• **BRIEF 1**:
In the text on ransomware prevention and response below, why does it advise against paying the ransom? Answer in one to three sentences.
• **BRIEF 2**:
Resume the text on ransomware prevention and response after its final step about contacting an IT security specialist.

• **PAGE EXTRACT**:
+-------+

7. Whitelist approved software: Configure your environment so only approved applications can execute. This prevents ransomware from running even if it reaches a device through a phishing email or drive-by download.
8. Train employees to recognize phishing and social engineering: Human error drives most successful initial access attempts. Regular training that teaches employees how to identify suspicious emails, unexpected attachments, and requests for credentials reduces the frequency of successful infections at the earliest stage of the attack lifecycle.
Build a Security Strategy, Not Just a Security Stack
Sophos issues a clear warning about a pattern common in organizations of all sizes: adding security tools without building a coherent strategy behind them. A large tool stack without outcomes-based thinking still leaves gaps attackers can find and exploit.
Security governance, compliance frameworks, and risk management practices give your tools direction and let you measure whether your security spending is actually reducing your exposure. Without that strategy layer, security teams spend most of their time reacting to incidents rather than hardening the environment proactively.
For smaller organizations without dedicated security staff, managed security service providers offer access to monitoring, incident response capability, and strategic guidance that most internal teams cannot staff independently.
What to Do After a Ransomware Attack
If ransomware hits your organization, moving fast on the right steps limits the damage significantly.
Isolate infected systems immediately: Disconnect affected devices from the network to stop ransomware from spreading to adjacent machines and backup systems.
Identify the ransomware variant: Knowing which strain is involved helps security professionals determine whether decryption tools already exist. Some older variants have known decryption keys circulating among IT professionals and law enforcement agencies.
Do not pay the ransom: Authorities consistently advise against payment. It funds further attacks, provides no guarantee of full data recovery, and marks your organization as one willing to pay.
Contact an IT security specialist: A professional can assess the full scope of the compromise, identify the initial entry point, and guide the recovery process systematically.

+-------+

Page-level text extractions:

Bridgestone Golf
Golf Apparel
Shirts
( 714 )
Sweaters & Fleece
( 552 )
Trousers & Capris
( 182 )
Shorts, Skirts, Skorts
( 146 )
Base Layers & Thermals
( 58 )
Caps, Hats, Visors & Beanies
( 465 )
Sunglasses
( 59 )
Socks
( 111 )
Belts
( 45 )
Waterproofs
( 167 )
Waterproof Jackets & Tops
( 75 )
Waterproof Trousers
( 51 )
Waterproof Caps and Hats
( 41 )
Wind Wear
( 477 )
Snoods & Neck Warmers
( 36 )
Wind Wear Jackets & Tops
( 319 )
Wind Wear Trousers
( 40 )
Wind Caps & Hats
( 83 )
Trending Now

+-------+

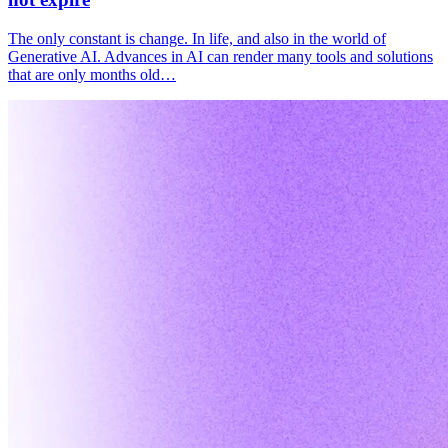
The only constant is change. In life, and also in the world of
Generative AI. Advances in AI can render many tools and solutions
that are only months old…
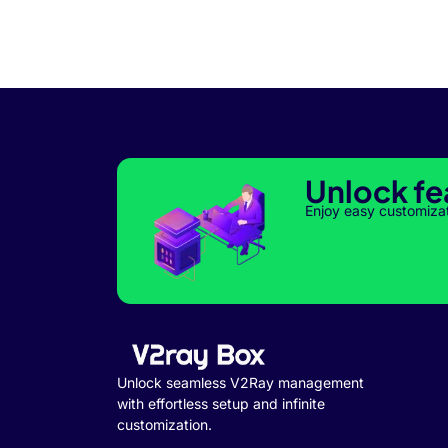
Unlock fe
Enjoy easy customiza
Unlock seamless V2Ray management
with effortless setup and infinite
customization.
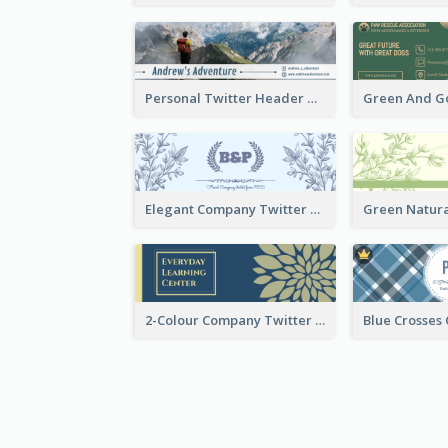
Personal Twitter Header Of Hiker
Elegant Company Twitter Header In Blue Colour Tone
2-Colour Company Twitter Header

+-------+

• **REPLY 1**:
It advises against payment because paying funds further attacks and gives no guarantee that all the data will be recovered. Paying also marks the organization as one willing to pay.

• **REPLY 2**:
Restore from clean backups: If you maintain offline, immutable backups, use them to restore affected systems after wiping and rebuilding every compromised machine from scratch.
Report the incident: In the United States, file a report with the FBI’s Internet Crime Complaint Center (IC3). In the United Kingdom, report to the National Cyber Security Centre (NCSC). Reporting helps authorities track active ransomware groups, identify infrastructure, and build cases against operators.
Stop Thinking You Are Not a Target
Ransomware operators are not reading your annual reports or researching your industry. They are running automated scans across millions of systems, searching for exposed ports, unpatched software, and accounts with no multi-factor authentication. The organization presenting the weakest defenses becomes the next victim.
The FBI’s 2024 IC3 report recorded 3,156 ransomware complaints that year, with adjusted losses exceeding $12.4 million. Ransomware-as-a-service continues to lower the barrier for new attackers, and the volume of groups operating grows each year.
Patching consistently, enabling strong authentication, deploying endpoint detection and response, and maintaining tested offline backups directly address the conditions opportunistic attackers depend on. None of these measures require an enterprise budget. They require discipline and consistency.
Ransomware thrives on basic hygiene gaps. Close those gaps, and you stop presenting the easy path attackers need to succeed.